I thought this year was gonna start off as a ray of hope. (Kinda like our new preident is to many Americans and possibly many people across the world) Well it kind of started off with one incident. I had to finally cut myself off from someone who used to be a great, understanding friend. But overtime our friendship and respect for each other degraded. It's as if him growing up and growing out of a condition I'm still in has given him a huge ego and now he's arrogant as hell.

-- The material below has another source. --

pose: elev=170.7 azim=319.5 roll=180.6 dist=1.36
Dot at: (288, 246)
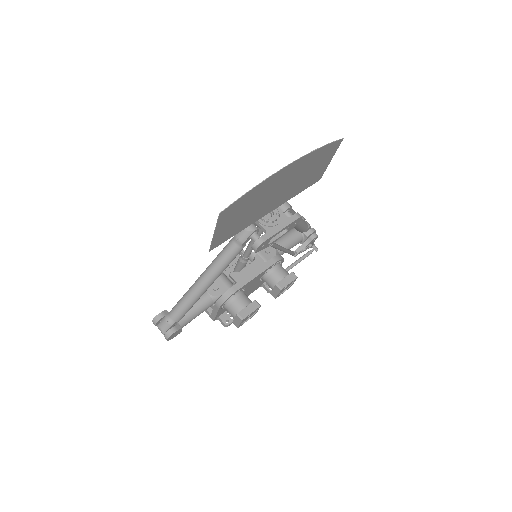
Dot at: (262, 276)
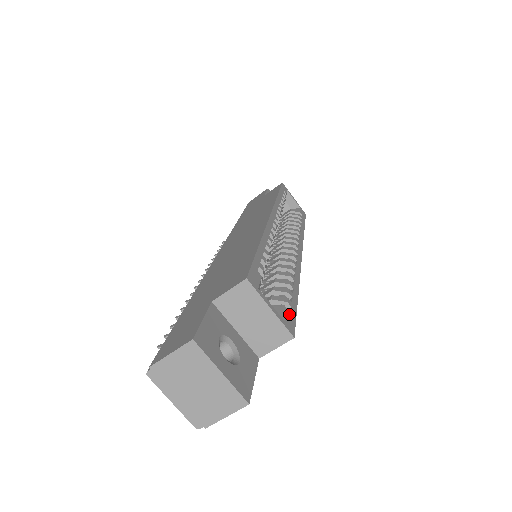
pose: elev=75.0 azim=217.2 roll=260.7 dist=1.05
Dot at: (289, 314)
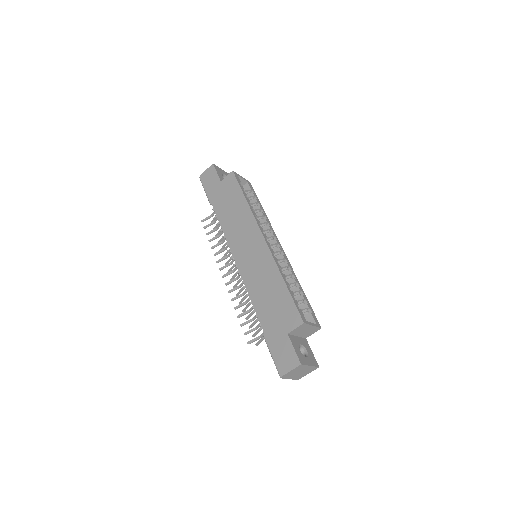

But what bothered me the most is that he didn't understand or treat me like he used to. And I never did anything or gave him any reason to change his attitude about me. And to think, you're supposed to become more mature as you grow up, right? Well all he became was one of many disappointing backwards growths I've had too see many acquaintances become. @_@
I guess it's the same as growing into a phase where you throw away the morals and positive behaviors and good nature you had in your previous phase. It doesn't just happen when a good kid becomes a bad teenager. Or a bright teenager becomes an idiotic adult that just keeps doing stupid things. It happens at any point in life.
When I look at all the changes around me, I feel like I've stayed the same, like I haven't changed my overall nature. My needs haven't changed much, since there's things I'm mentally incapable of changing. Of course there are a few things I handle in different ways now. But I'm not talking about the little things. I'm talking about the big picture. I haven't made much of any significant movement, I haven't become anything I never completely was or wasn't.